2021 Chief Judge’s MB 1244

[16] The Court of Appeal has recently confirmed that the power under s 44(1) falls into

two parts:4

The first is an evaluative decision as to whether the order made was “erroneous in

fact and law because of any mistake or omission on the part of the court or the

Registrar or in the presentation of the facts of the case to the court or the Registrar.”

The second is a power, which is likely in most cases to involve discretion, to “cancel

or amend the order … or make such other order …. as, in the opinion of the Chief

Judge, is necessary in the interests of justice to remedy the mistake or omission.” We

note that in making that decision, and exercising that power, the preamble to the Act

and ss 2 and 17 are of particular significance.

Kōrerorero

Discussion

[17] The issues for determination are:

(a) Was an error made in fact or in law or in the presentation of the evidence to

the Court which led to an error in the order complained of?

(b) If so, is it necessary in the interests of justice to remedy the error by amending

the order?

Was an error made?

[18] The applicant claims the Court made an error in finalising the order without verifying

the receipt. He raises concerns as to the validity of the payment as the receipt does not specify

the payment was for Kaihu 1A2E3B2.

[19] In the hearing, I asked whether there had been any other Court orders requiring Tiki

Hita Tua to pay £25 to Ngaroma Hita and file a receipt with the Court. The applicant was

unable to point to any such instances.

[20] The succession hearing was held on 27 August 1958 and a receipt was provided to

the Court less than one month later, on 19 September 1958. Ngaroma Hita is named on the

receipt.

4 Inia v Julian [2020] NZCA 423 at [10].

2021 Chief Judge’s MB 1245

[21] It is also important that there was a short timeframe between the hearing and the

receipt being filed and that no alternatives have been put forward explaining what else the

receipt could have been for. Having regard to this, I find it is highly likely the receipt was in

fulfilment of the Court’s conditions. I also note Ngaroma Hita did not dispute the finalising

of the order, nor did any other individual for some 60 years.

[22] I also wish to refer to the statements made to me by the applicant and Ms Turner

during the hearing of this application relating to confirmation of the identity of witnesses

and the veracity of statements made to the Court.

[23] Often parties to the Court will not always take an oath or an affirmation. At times,

statements are made from persons attending to support or oppose from the body of the

Courtroom. In terms of s 69 of the Act, the Court may act on any testimony sworn or unsworn

and may receive any evidence if it considers that would assist the Court.

[24] In this case, the applicant and Ms Turner questioned how the Court could determine

their own identity or the identity of speakers to the Court and whether they were telling the

truth.

[25] The judiciary tend to take parties at their word and their words as spoken to the Court

are judged not only by the Court but also by those in the Courtroom and their tipuna. The

fact that the applicant and Ms Turner asked whether I could validate their identity and

whether they were telling the truth casts doubt in my view on the validity of the statements

made to the Court.

[26] The applicant has not discharged the burden of proof and shown on the balance of

probabilities that there was an error and the receipt could have related to something else.

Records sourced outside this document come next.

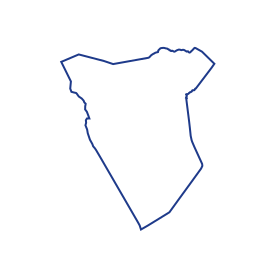 Azacualpa, Santa Bárbara, Honduras (Albers equal-area conic projection), rotated 285°
{"feature_id": "27666195B45825573496458", "entity_name": "Azacualpa", "entity_type": "district", "adm_level": 2, "iso_a3": "HND", "parent_name": "Honduras", "parent_adm1": "Santa Bárbara", "projection": "albers", "projection_center": [-88.529, 15.379], "detail": "fine", "context": "isolated", "style": "outline", "palette": "blue", "viewbox_px": 256, "rotation_deg": 285, "n_neighbors": 0, "source": "geoboundaries", "source_scale": "gbopen_adm2", "svg_char_len": 2921}
<svg xmlns="http://www.w3.org/2000/svg" viewBox="0 0 256 256"><g transform="rotate(285 128 128)"><path d="M33.3,166.8L39.1,172.6L57.3,189.8L71.2,195.1L91.2,202.8L107.7,209.1L110.4,209.6L110.7,209.6L112.5,208.9L126.9,197.0L131.1,193.7L132.7,192.6L136.6,190.6L143.9,187.8L150.5,185.2L171.1,176.8L171.3,176.9L171.3,177.0L171.5,177.1L171.8,177.2L172.0,177.1L172.0,176.9L172.0,176.7L172.1,176.4L172.3,176.3L172.3,176.2L172.5,176.2L172.8,176.2L172.9,176.3L173.0,176.3L173.3,176.4L173.5,176.4L173.6,176.5L173.8,176.5L174.0,176.5L174.1,176.4L174.3,176.4L174.5,176.4L174.6,176.2L174.8,176.1L175.0,175.9L175.1,175.7L175.3,175.5L175.4,175.4L175.5,175.4L175.6,175.5L175.8,175.7L175.8,175.8L175.9,176.0L176.0,176.3L176.1,176.6L176.2,176.8L176.3,177.0L176.5,177.3L176.8,177.5L177.0,177.7L177.3,177.8L177.5,177.9L177.7,178.0L177.8,178.0L178.0,178.2L178.1,178.3L178.3,178.4L178.3,178.5L178.5,178.7L178.5,178.8L178.8,179.1L179.0,179.3L179.1,179.5L179.3,179.6L179.4,179.8L179.5,179.9L179.6,180.0L179.8,180.1L180.0,180.1L180.3,180.3L180.5,180.3L180.8,180.3L181.0,180.4L181.1,180.5L181.2,180.8L181.3,181.0L181.3,181.3L181.4,181.5L181.5,181.7L181.5,181.8L181.6,182.0L181.8,182.2L181.8,182.3L182.0,182.4L182.2,182.5L182.3,182.5L182.5,182.5L182.8,182.6L183.0,182.6L183.2,182.8L183.3,182.8L183.5,182.9L183.5,183.0L183.7,183.3L207.7,193.1L212.4,194.8L220.9,179.7L222.7,172.6L222.7,171.8L222.4,171.4L221.8,171.1L220.3,170.3L219.5,169.9L218.7,169.3L217.7,168.8L217.2,168.5L216.8,167.9L216.8,167.5L217.0,166.9L217.4,166.4L217.6,166.0L217.2,165.3L217.0,164.7L217.3,164.0L217.8,162.2L217.9,161.6L217.7,160.7L217.1,159.6L217.0,159.1L217.1,158.3L217.0,157.3L216.9,156.8L216.5,156.2L215.8,155.2L214.9,154.3L214.2,153.7L213.8,153.2L213.7,152.7L213.8,152.0L214.0,151.5L214.1,150.9L213.9,150.6L213.6,150.1L213.5,149.6L213.8,149.3L214.0,149.0L213.8,148.4L213.8,147.9L214.1,147.5L214.5,147.0L214.5,146.1L214.8,145.6L214.8,144.9L214.7,144.3L214.7,143.4L214.7,142.2L214.5,141.2L214.1,140.2L213.7,139.2L213.0,138.4L212.2,138.0L211.2,137.4L210.6,137.2L209.7,137.3L209.1,137.3L208.7,136.6L208.5,136.1L207.7,134.8L207.6,134.7L207.4,134.6L207.2,134.4L207.0,134.2L206.8,134.0L206.6,133.7L206.4,133.6L206.3,133.4L206.2,133.3L206.1,133.2L205.9,133.0L205.8,132.9L205.7,132.8L205.6,132.7L205.4,132.5L205.2,132.4L205.0,132.2L204.8,132.0L204.7,131.9L204.4,131.7L204.2,131.5L203.9,131.4L203.7,131.3L203.4,131.1L203.2,131.0L203.0,130.9L202.0,130.4L201.8,130.2L201.5,130.0L201.4,129.9L201.3,129.7L201.2,129.6L201.0,129.3L185.9,97.1L186.5,87.3L186.3,61.4L174.6,46.4L158.2,60.8L151.1,62.0L148.3,64.0L148.3,66.8L148.4,68.7L148.0,69.5L145.7,72.3L144.5,75.7L143.0,78.0L141.4,79.2L140.5,80.8L139.2,81.0L138.1,81.0L134.8,81.8L133.0,84.1L129.8,86.4L127.2,88.2L126.6,85.9L124.6,85.3L122.2,86.2L119.6,86.2L116.0,88.9L112.5,90.5L106.8,94.3L103.3,97.7L101.3,99.1L99.8,101.3L98.4,102.9L92.9,108.5L39.4,162.1L36.9,164.5L33.3,166.8Z" fill="none" stroke="#1e3a8a" stroke-width="2"/></g></svg>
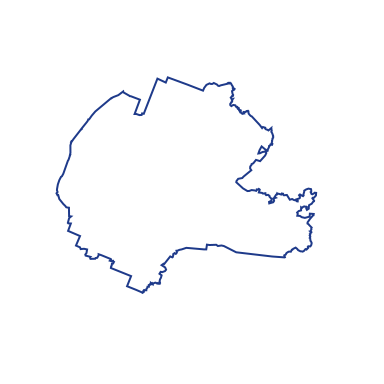 Blīdenes pag., Brocenu, Latvia, rotated 299°
{"feature_id": "27541924B82877034369883", "entity_name": "Blīdenes pag.", "entity_type": "district", "adm_level": 2, "iso_a3": "LVA", "parent_name": "Latvia", "parent_adm1": "Brocenu", "projection": "albers", "projection_center": [22.765, 56.631], "detail": "fine", "context": "isolated", "style": "outline", "palette": "blue", "viewbox_px": 384, "rotation_deg": 299, "n_neighbors": 0, "source": "geoboundaries", "source_scale": "gbopen_adm2", "svg_char_len": 6012}
<svg xmlns="http://www.w3.org/2000/svg" viewBox="0 0 384 384"><g transform="rotate(299 192 192)"><path d="M218.9,313.9L219.9,310.5L220.3,309.7L220.4,308.3L221.5,307.8L226.0,308.3L230.6,309.3L230.7,309.5L231.8,309.1L230.2,305.6L227.5,306.8L224.1,303.3L223.2,300.2L223.4,298.0L222.3,295.6L224.2,295.1L225.0,293.9L227.1,294.6L228.8,296.3L231.5,294.9L231.4,295.9L232.9,296.4L233.8,297.1L234.0,298.1L234.6,299.1L234.5,299.7L233.0,299.9L232.1,301.2L234.0,302.2L235.9,301.2L237.3,300.8L239.8,302.4L241.9,302.6L243.1,303.2L243.5,303.1L244.9,300.3L245.5,300.4L246.1,301.4L249.0,302.1L251.4,301.0L250.8,299.6L249.9,299.4L248.3,298.3L248.2,297.5L249.4,295.9L249.9,296.2L251.4,295.4L252.2,294.7L251.4,292.2L249.6,290.6L247.6,289.5L246.7,290.0L243.7,290.7L243.1,291.3L242.2,291.1L242.1,290.1L242.2,287.6L241.1,287.2L240.4,288.5L239.2,289.2L238.5,289.0L236.3,287.0L235.6,288.8L235.0,289.0L234.7,288.1L235.1,287.4L234.4,284.9L234.4,283.0L232.7,281.3L235.4,276.4L233.7,274.0L233.9,272.6L234.6,272.4L234.2,271.2L233.0,271.2L232.6,269.1L232.1,267.7L231.8,267.7L232.0,267.1L230.8,267.2L230.4,266.9L227.7,266.7L227.6,268.0L225.9,266.4L224.1,268.1L222.4,268.0L219.5,265.1L220.7,264.2L222.9,265.7L224.5,265.0L225.5,262.0L226.2,261.6L226.4,259.9L225.2,258.4L225.5,257.5L226.5,256.8L225.0,254.8L225.2,253.8L224.0,250.7L226.9,250.1L227.1,249.2L227.1,248.9L226.3,248.7L225.7,247.5L225.2,247.8L224.1,247.6L223.9,246.4L222.6,243.2L220.6,241.5L219.7,240.0L219.9,234.8L222.0,226.0L223.1,225.6L225.9,226.0L228.6,229.2L230.4,229.6L239.8,233.3L240.7,231.5L242.2,230.7L242.9,230.6L244.6,230.9L245.3,230.6L246.8,231.7L251.1,232.4L252.0,236.6L259.4,238.3L262.1,238.1L262.7,237.4L262.7,236.1L262.3,235.8L261.3,234.4L258.8,232.6L257.9,231.4L261.4,230.8L265.6,230.8L264.3,237.8L264.8,238.2L266.0,237.5L266.5,237.7L268.4,237.6L269.7,237.1L270.4,237.7L271.6,237.6L271.7,238.1L272.1,238.1L272.0,238.5L272.1,239.1L273.1,239.0L273.3,238.8L273.5,238.1L274.1,237.7L275.2,237.5L275.8,237.0L276.7,237.0L277.9,236.4L278.7,236.7L279.7,236.3L280.1,235.7L280.8,235.5L281.0,235.0L282.2,233.8L283.1,232.2L284.2,232.1L284.8,231.4L285.7,231.0L285.9,230.4L286.2,230.3L282.9,229.0L283.0,228.0L282.7,226.2L282.9,225.4L283.2,224.9L283.7,224.8L283.2,222.5L281.9,222.3L283.4,218.9L286.4,209.8L287.1,207.6L287.0,206.7L287.2,205.7L288.0,203.6L289.2,202.6L290.0,202.2L290.2,201.7L289.5,200.8L289.3,201.0L289.0,200.4L288.2,200.2L287.4,199.5L287.3,198.9L287.0,198.8L286.9,198.3L285.7,198.5L285.6,199.1L284.8,198.2L284.9,197.1L285.3,195.9L285.1,195.6L285.5,195.0L286.0,194.5L286.4,194.5L286.9,195.2L287.1,195.0L286.9,194.1L286.4,194.1L286.2,193.7L287.0,192.7L288.0,192.4L288.1,191.2L287.4,191.1L287.9,190.4L287.9,190.0L288.3,189.9L288.0,189.0L288.8,187.9L288.2,186.0L286.8,185.0L286.3,184.9L286.3,184.0L286.7,183.2L287.8,182.7L289.0,183.0L289.4,182.8L289.9,183.2L291.1,183.1L291.9,182.5L292.9,182.6L292.2,181.9L292.7,181.5L292.8,181.1L293.1,180.8L293.3,180.2L295.3,180.5L295.5,181.2L296.8,181.0L297.4,180.0L299.6,178.1L300.7,178.4L301.3,179.0L301.6,179.0L301.8,178.5L302.3,179.3L302.8,179.3L302.9,178.7L302.6,178.2L302.6,177.6L303.1,177.5L303.5,176.7L304.0,176.6L304.8,175.0L305.9,173.4L305.9,173.1L305.8,172.8L305.9,172.4L305.3,172.3L305.4,171.6L305.1,170.8L304.5,170.5L304.2,170.9L299.2,165.4L297.8,164.3L297.6,163.1L298.1,161.8L297.9,158.2L296.5,157.5L295.7,156.3L295.5,154.7L292.7,152.7L289.0,152.2L286.0,152.5L283.7,135.9L280.5,115.3L275.0,116.0L274.4,106.8L237.0,111.9L236.6,110.3L235.0,110.6L233.8,108.8L233.2,105.4L232.4,104.0L247.5,101.7L246.1,92.1L245.7,91.1L245.8,91.0L245.9,83.7L246.6,83.1L241.0,80.6L236.8,77.1L234.7,76.0L234.8,75.8L215.6,68.4L210.2,67.3L205.6,66.8L205.2,66.1L203.3,66.3L193.3,64.6L193.3,64.9L191.8,64.4L181.0,62.7L178.0,62.4L178.0,62.0L177.1,62.0L177.1,62.3L173.9,63.0L167.3,66.7L165.2,67.3L165.3,67.5L160.3,68.4L159.2,68.3L145.5,70.6L142.7,70.6L141.7,70.1L138.1,70.2L133.6,71.0L129.2,72.5L128.1,73.0L126.8,74.4L125.2,74.1L124.0,75.9L124.5,76.4L121.5,79.4L119.1,85.3L118.4,87.9L117.7,89.4L118.0,90.5L118.6,92.0L111.3,96.2L112.0,98.1L109.6,97.2L104.8,98.4L104.6,99.0L105.7,101.3L97.9,102.5L99.2,115.4L88.9,116.5L89.3,120.9L88.1,122.3L90.0,125.1L90.9,128.1L87.4,129.3L85.6,129.0L84.8,129.8L86.0,134.5L85.7,134.4L84.7,135.1L84.6,135.7L84.4,135.8L86.7,139.7L87.5,139.7L88.5,141.0L91.5,141.0L92.3,140.5L92.8,143.4L94.0,153.5L93.8,153.9L92.1,153.5L92.4,155.1L93.5,156.4L92.9,156.8L93.0,157.6L91.2,157.7L90.5,156.7L88.5,157.5L87.8,157.3L86.2,157.9L88.9,179.5L78.1,180.9L79.3,190.4L79.9,196.4L79.8,197.6L81.0,198.2L81.5,197.6L82.1,197.7L82.3,197.4L82.7,197.5L82.6,198.2L83.3,198.3L83.3,198.6L83.9,199.7L85.4,199.1L86.6,199.4L87.6,199.0L88.3,200.2L89.7,199.3L90.5,200.0L90.6,200.4L91.1,200.7L91.4,200.0L91.9,200.0L92.0,200.4L92.0,200.9L92.5,200.5L92.4,201.1L93.0,201.3L92.7,202.2L93.1,202.0L93.2,202.6L93.7,202.8L94.9,203.8L95.1,204.4L95.0,205.5L95.5,205.8L95.4,206.3L95.6,206.3L96.0,206.8L95.8,207.3L96.0,207.4L96.0,208.1L96.2,208.3L97.0,207.9L97.8,208.5L97.1,207.3L100.0,206.4L102.0,206.4L104.4,205.8L104.7,203.2L107.0,203.3L107.5,204.8L109.7,206.7L111.5,207.0L113.0,205.1L113.3,200.9L115.5,201.9L115.5,202.6L125.1,204.2L125.3,206.5L125.7,206.7L127.5,206.3L128.6,205.7L130.1,206.4L129.9,207.2L130.0,207.8L130.9,208.1L132.0,208.0L133.1,206.9L134.0,208.1L135.2,208.9L136.8,210.8L140.4,214.1L147.7,230.5L148.7,232.3L153.2,230.6L154.1,233.0L157.6,238.8L157.3,240.8L159.5,243.7L160.2,246.1L160.7,259.9L174.5,293.5L179.7,304.7L180.0,304.9L181.3,303.4L182.7,304.3L184.2,304.2L185.6,304.8L186.9,305.7L187.7,307.4L189.9,307.3L190.2,307.8L191.3,308.0L193.6,309.6L193.2,311.7L192.6,313.0L192.7,315.6L193.4,317.1L193.5,317.7L194.8,318.5L197.0,318.9L197.3,319.2L197.2,320.1L199.4,320.7L200.1,319.9L200.9,320.0L201.8,321.9L203.5,322.0L205.4,321.4L206.5,320.0L206.7,319.3L208.8,317.8L208.9,317.3L209.4,317.4L209.9,317.1L210.3,317.1L211.1,316.0L211.7,316.2L212.2,315.9L212.4,315.6L212.7,315.8L213.2,315.5L214.0,315.8L214.4,315.2L214.8,315.5L214.9,314.9L215.1,315.2L215.6,314.5L217.1,314.6L218.1,313.9L218.9,313.9Z" fill="none" stroke="#1e3a8a" stroke-width="2"/></g></svg>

Accordingly, I am of the view that there was no error in law or fact such as to engage the

Chief Judge’s jurisdiction.

[27] Additionally, given these orders were finalised 60 years ago, the descendants of Tiki

Hita Tua are entitled to rely on them.

Is it necessary in the interests of justice to remedy the error by amending the order?

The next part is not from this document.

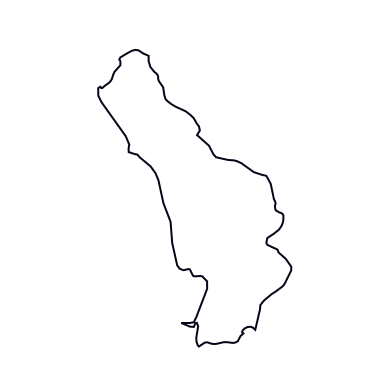 the border of Atlántida, rotated 241°
{"feature_id": "HND-637", "entity_name": "Atlántida", "entity_type": "Department", "adm_level": 1, "iso_a3": "HND", "parent_name": "Honduras", "parent_adm1": "", "projection": "equal_earth", "projection_center": [-87.125, 15.681], "detail": "fine", "context": "isolated", "style": "outline", "palette": "ink", "viewbox_px": 384, "rotation_deg": 241, "n_neighbors": 0, "source": "natural_earth", "source_scale": "10m", "svg_char_len": 2088}
<svg xmlns="http://www.w3.org/2000/svg" viewBox="0 0 384 384"><g transform="rotate(241 192 192)"><path d="M53.5,123.2L54.8,122.7L58.6,123.3L62.2,124.9L71.6,132.3L75.2,132.8L75.3,131.0L73.1,128.2L75.3,124.9L82.7,119.1L78.6,126.3L77.1,130.8L79.0,132.8L80.1,134.7L100.0,158.3L106.5,161.9L113.3,160.1L114.5,158.5L116.7,153.9L117.7,152.5L119.8,152.3L125.3,152.6L126.4,151.4L127.7,146.6L130.9,144.0L135.1,143.5L157.1,150.0L176.3,158.8L196.1,161.6L218.8,168.4L226.4,169.2L234.5,168.2L247.6,163.1L251.4,162.3L251.9,161.4L255.5,157.8L256.3,157.3L257.5,156.0L260.1,157.2L262.7,159.1L263.7,160.1L272.8,161.1L314.4,156.4L321.5,156.7L328.0,160.1L328.4,160.5L328.5,162.9L327.0,163.0L326.7,163.2L326.5,163.9L326.6,164.9L327.0,166.4L327.3,168.2L327.7,172.2L328.4,174.5L329.7,176.7L332.8,180.0L334.7,182.5L337.1,189.5L337.8,191.0L339.8,192.0L340.9,192.7L341.7,192.8L343.1,192.6L343.8,193.6L344.4,194.5L344.7,201.2L344.7,207.6L343.8,211.3L341.8,213.9L336.8,216.5L332.1,220.1L327.5,217.5L321.6,216.2L316.2,217.1L314.7,217.5L313.3,218.2L311.5,218.6L309.6,218.4L307.4,217.3L305.3,216.8L297.5,217.5L289.9,214.7L286.2,213.9L283.7,214.5L279.1,216.4L274.6,219.0L265.8,225.5L260.4,227.9L255.8,229.3L249.2,229.4L246.0,229.9L242.0,228.7L239.4,224.0L224.2,229.3L214.6,229.0L210.7,229.9L202.6,239.0L199.2,244.2L197.1,246.3L193.3,249.1L179.4,255.7L172.9,261.7L170.8,264.1L169.8,264.9L161.0,264.8L145.8,260.1L143.6,260.1L141.6,259.7L139.6,257.8L137.1,256.7L135.6,256.4L134.1,256.9L133.0,257.9L131.8,258.4L130.8,259.5L129.6,260.2L128.5,260.7L127.2,260.5L126.1,260.0L122.9,258.1L121.1,256.5L119.8,255.1L118.2,252.5L116.8,249.4L115.7,242.3L115.5,238.6L115.2,235.6L111.5,232.4L109.6,232.2L108.5,232.8L100.1,238.9L97.1,238.4L88.1,241.6L78.6,242.6L75.3,240.8L66.8,228.5L66.1,227.1L65.5,225.3L64.3,216.5L64.1,212.3L62.2,202.4L59.9,196.9L56.3,194.5L40.8,180.5L43.8,179.5L45.7,178.0L47.0,175.1L47.1,171.9L46.4,169.2L45.1,167.8L43.4,168.4L42.5,164.6L39.3,159.8L39.3,156.8L40.4,154.2L43.8,149.7L45.3,146.8L47.3,139.9L48.5,137.2L50.9,134.4L53.0,132.7L54.1,130.0L53.5,123.2Z" fill="none" stroke="#020617" stroke-width="2"/></g></svg>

2021 Chief Judge’s MB 1246

[28] As I have found there was no error in the order complained of, there is no need to

consider this issue.

Kupu Whakatau

Decision

[29] Based on the reasoning above, the application is dismissed.

[30] The Case Manager is directed to distribute a copy of this judgment to all parties.

I whakapuaki i te wā 3:30pm ki Tūranganui-a-Kiwa i te rā 15 o Mahuru 2021.